### Records supplied
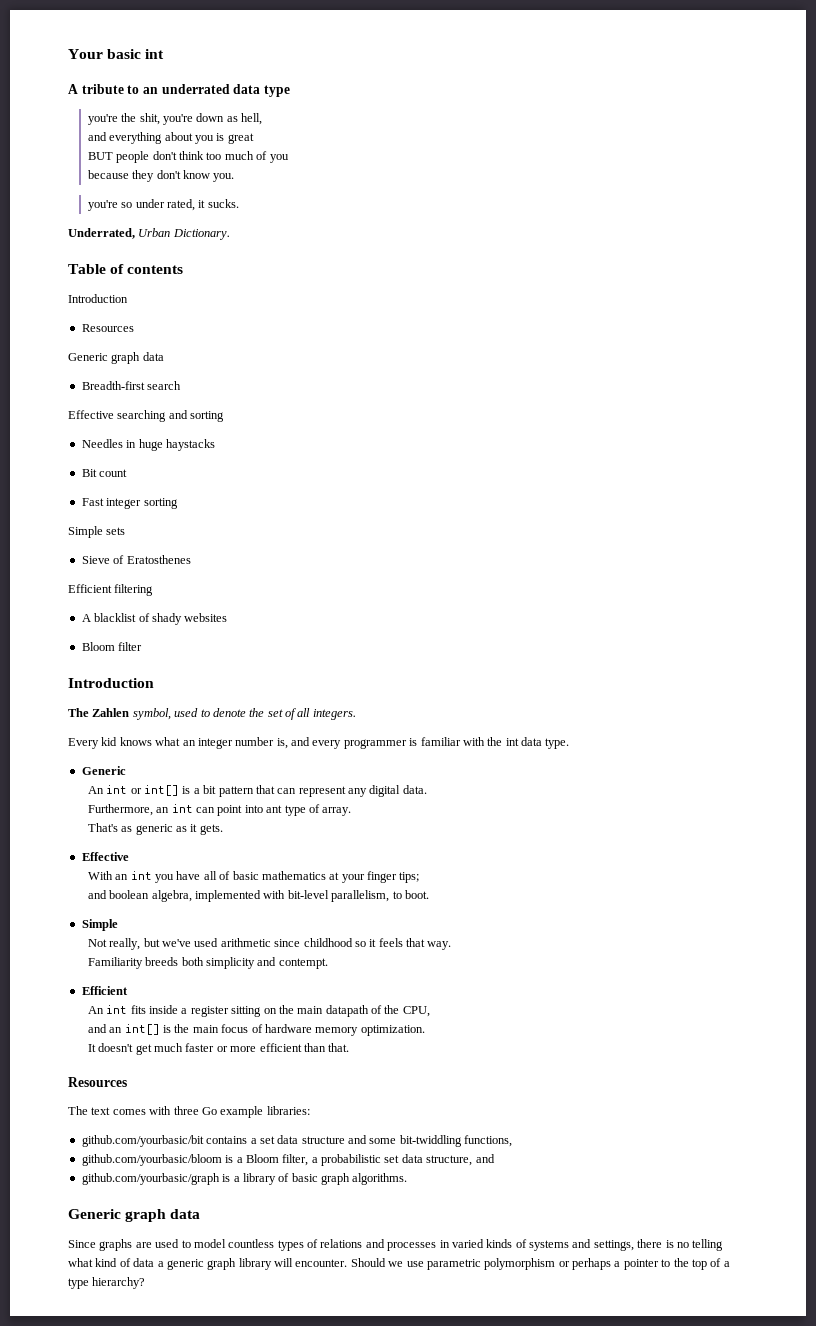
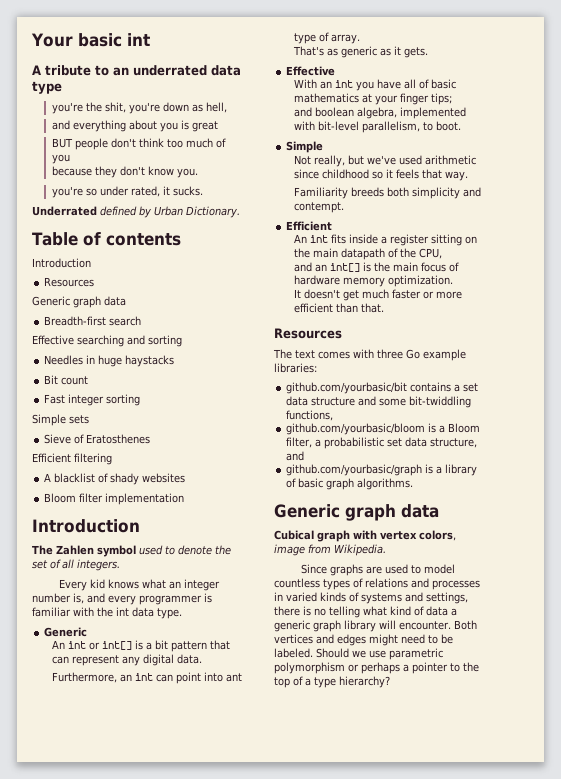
[68,228,135,239] Underrated, -> [32,206,151,218] Underrated defined by
(143, 646) none -> [105,493,185,505] implementation
[132,708,171,720] symbol, -> [97,545,136,557] symbol
(201, 1214) none -> [274,530,456,542] [274,544,386,556] // Cubical graph with vertex colors, image from Wikipedia.
(348, 1263) none -> [454,620,477,630] [274,634,453,646] [274,648,313,658] Both vertices and edges might need to be labeled.

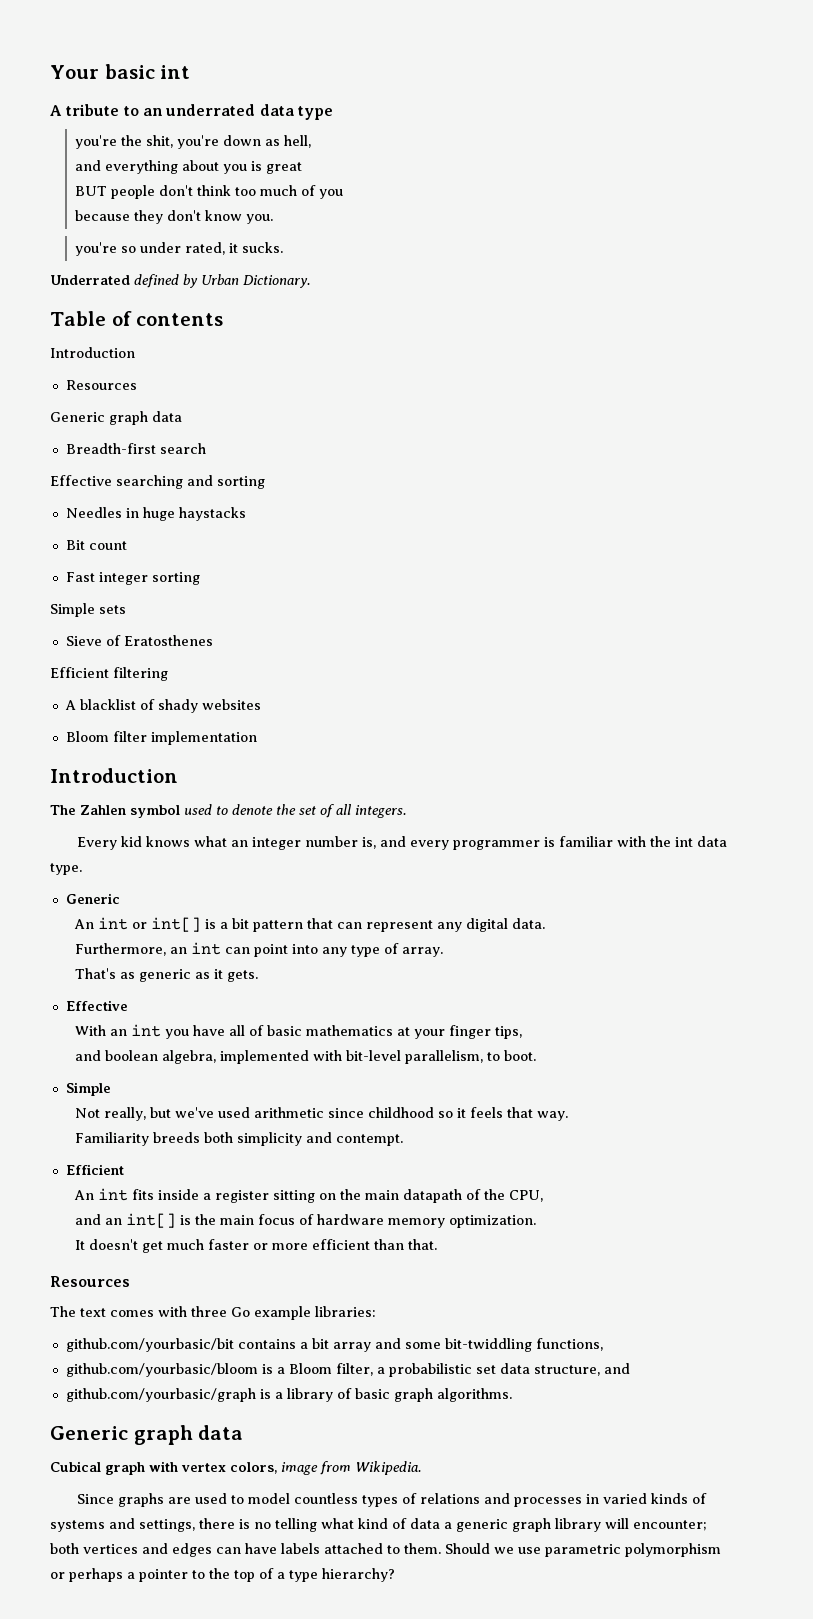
[226,673,243,682] ant -> [322,947,348,957] any
[431,93,453,105] tips; -> [495,1026,523,1039] tips,
[463,383,479,392] [286,396,356,406] set data structure -> [311,1338,371,1352] bit array
[399,620,477,630] encounter. Both -> [633,1520,707,1531] [50,1543,79,1554] encounter; both
[369,634,453,646] [274,648,313,658] might need to be labeled. -> [216,1543,441,1554] can have labels attached to them.

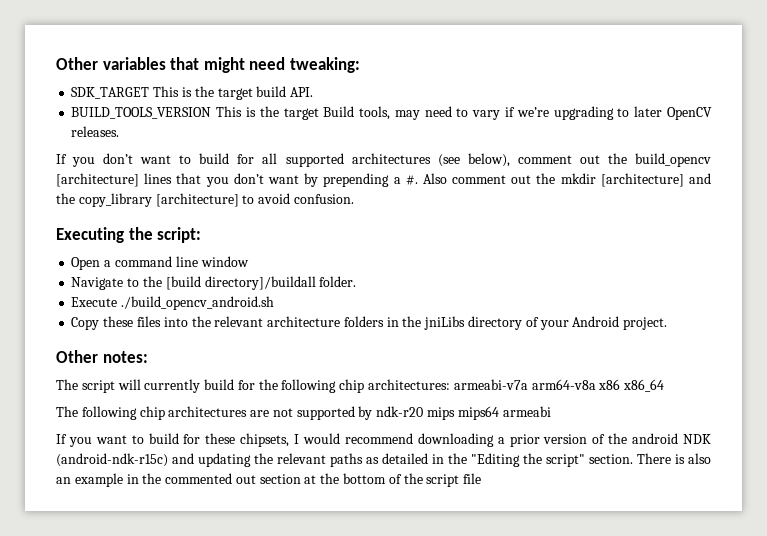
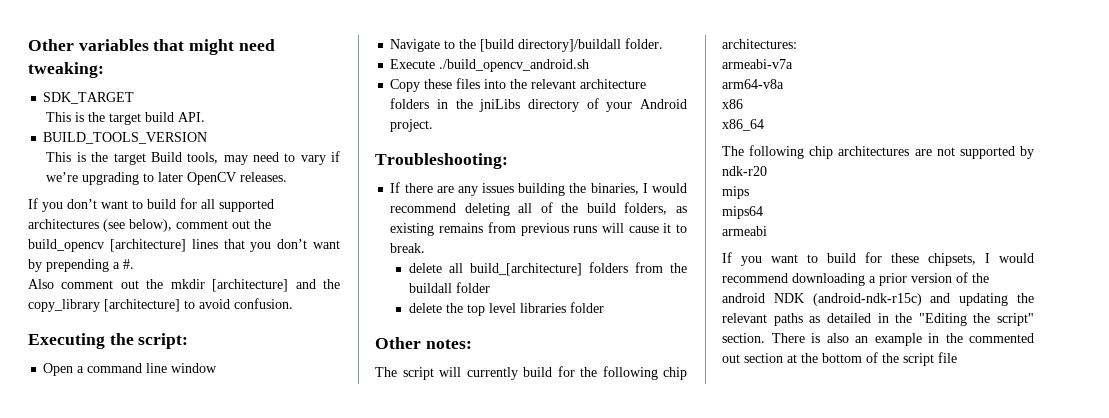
(150, 93) none -> (135, 98) //
(212, 113) none -> (208, 138) //
(418, 180) none -> (134, 264) //
(668, 323) none -> [375,153,508,169] [390,182,687,196] [390,202,687,216] [390,222,687,236] [390,243,426,253] [408,262,687,276] [408,282,490,293] [408,302,604,316] // Troubleshooting: // If there are any issues building the binaries, I would recommend deleting all of the build folders, as existing remains from previous runs will cause it to break. // delete all build_[architecture] folders from the buildall folder // delete the top level libraries folder
(451, 384) none -> (797, 44) //
(528, 384) none -> (793, 64) //
(596, 384) none -> (784, 84) //
(621, 384) none -> (743, 104) //
(424, 411) none -> (767, 171) //
(456, 413) none -> (749, 192) //
(499, 413) none -> (763, 212) //

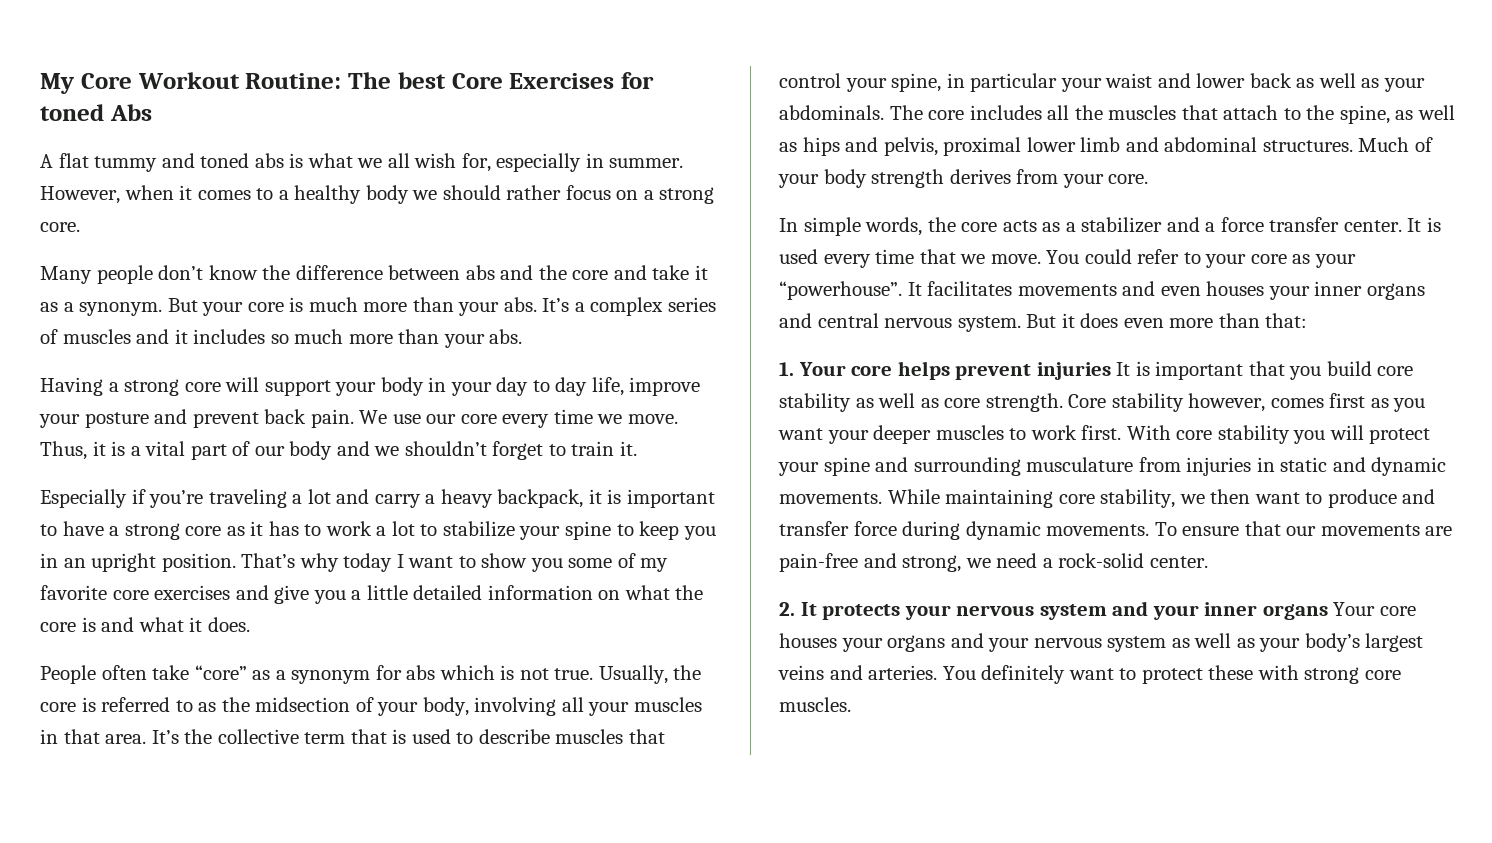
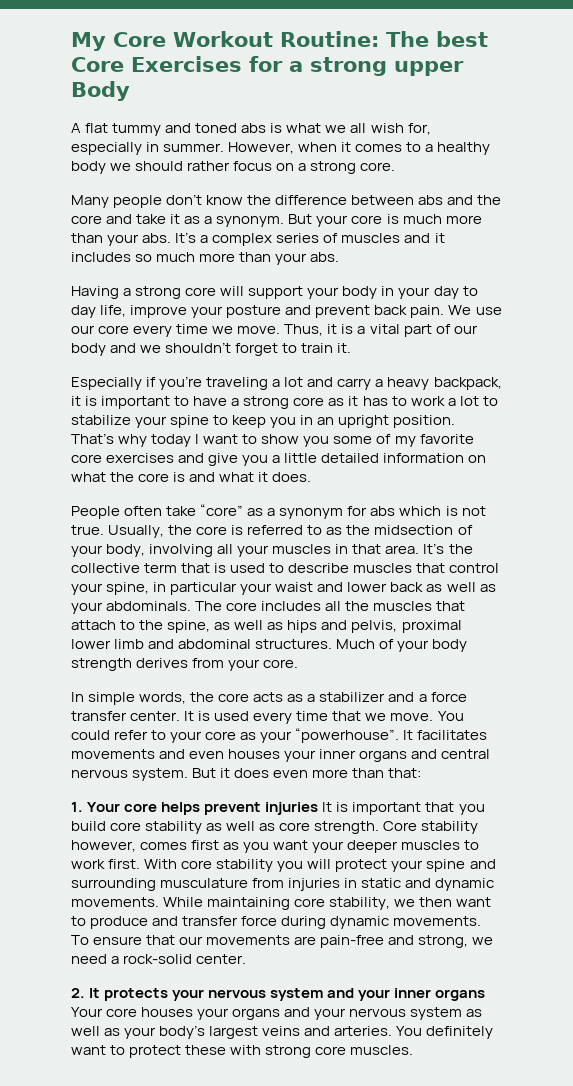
[40,104,152,121] toned Abs -> [289,57,464,76] [71,81,130,101] a strong upper Body

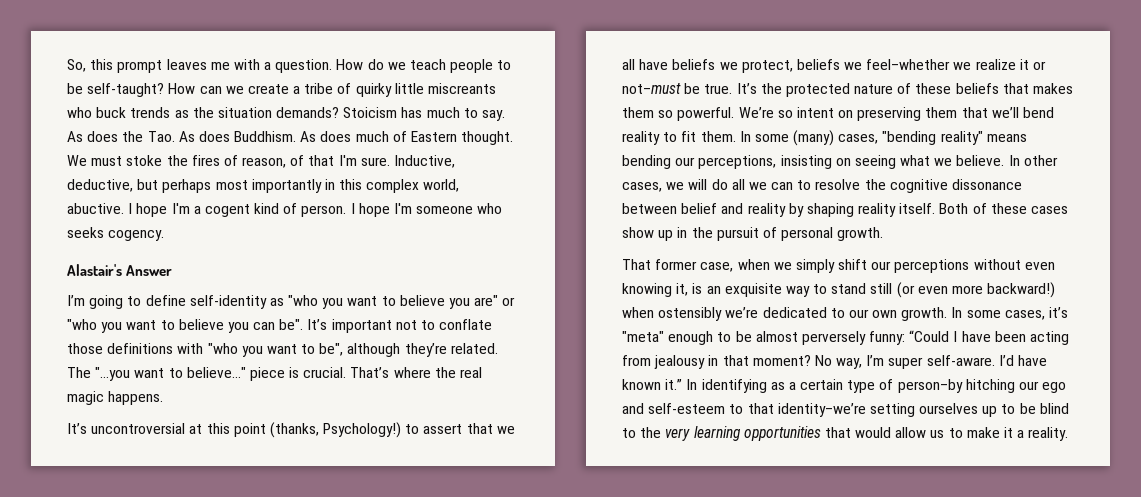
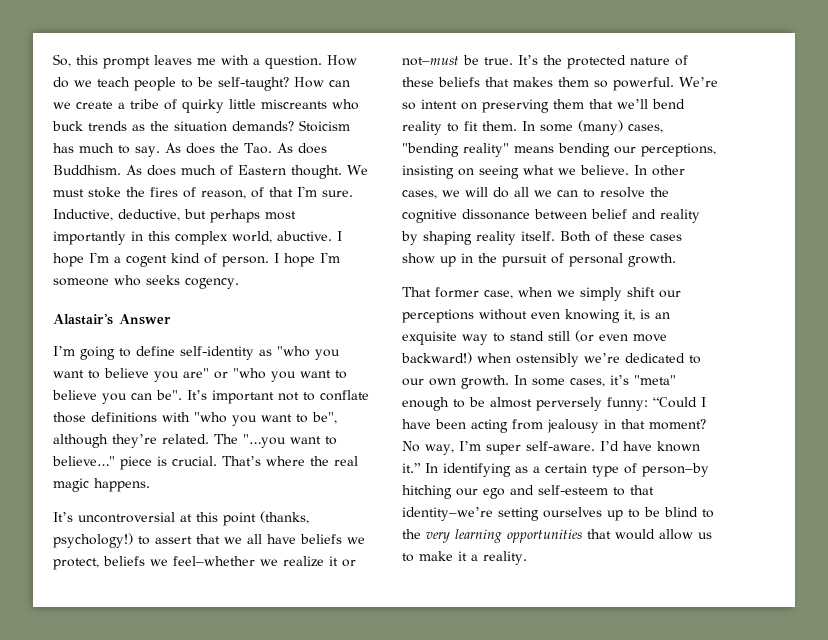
[323,422,402,438] Psychology!) -> [53,533,133,548] psychology!)
[952,285,984,294] more -> [633,334,667,342] move

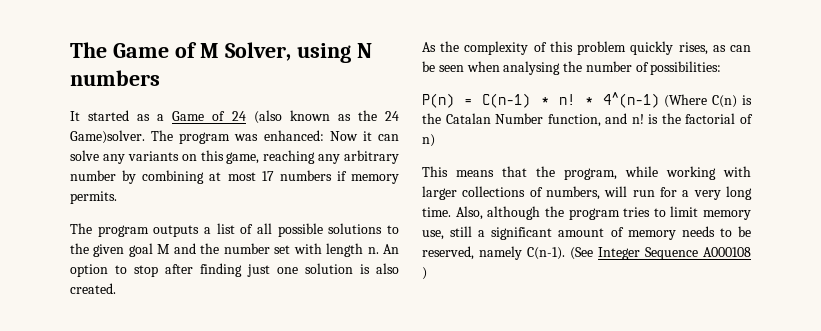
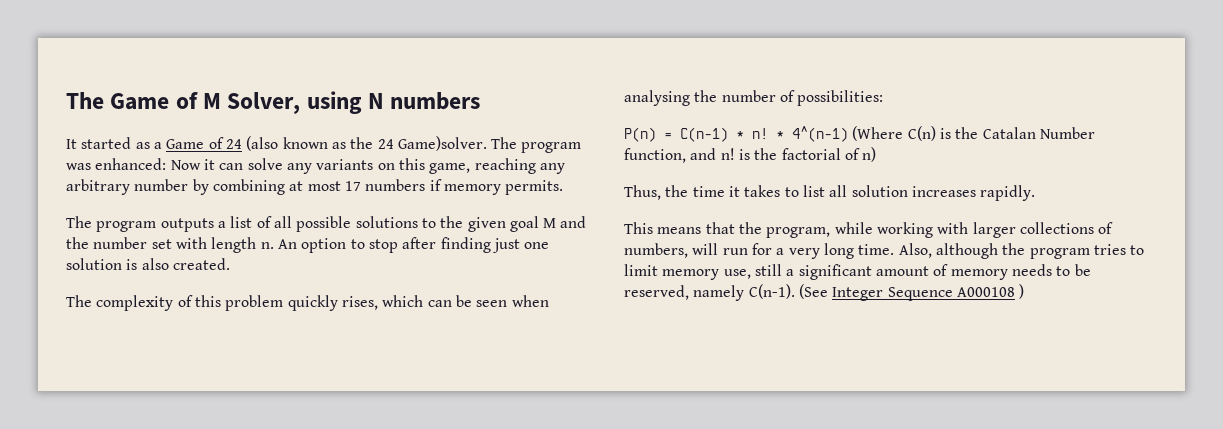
[422,41,460,52] As the -> [66,295,92,307] The
[712,45,726,52] as -> [382,295,424,307] which
(435, 140) none -> [624,185,1036,201] // Thus, the time it takes to list all solution increases rapidly.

### Work request
From the records above, copy each line that contains the word "might".

### Answer
(348, 1263) none -> [454,620,477,630] [274,634,453,646] [274,648,313,658] Both vertices and edges might need to be labeled.
[369,634,453,646] [274,648,313,658] might need to be labeled. -> [216,1543,441,1554] can have labels attached to them.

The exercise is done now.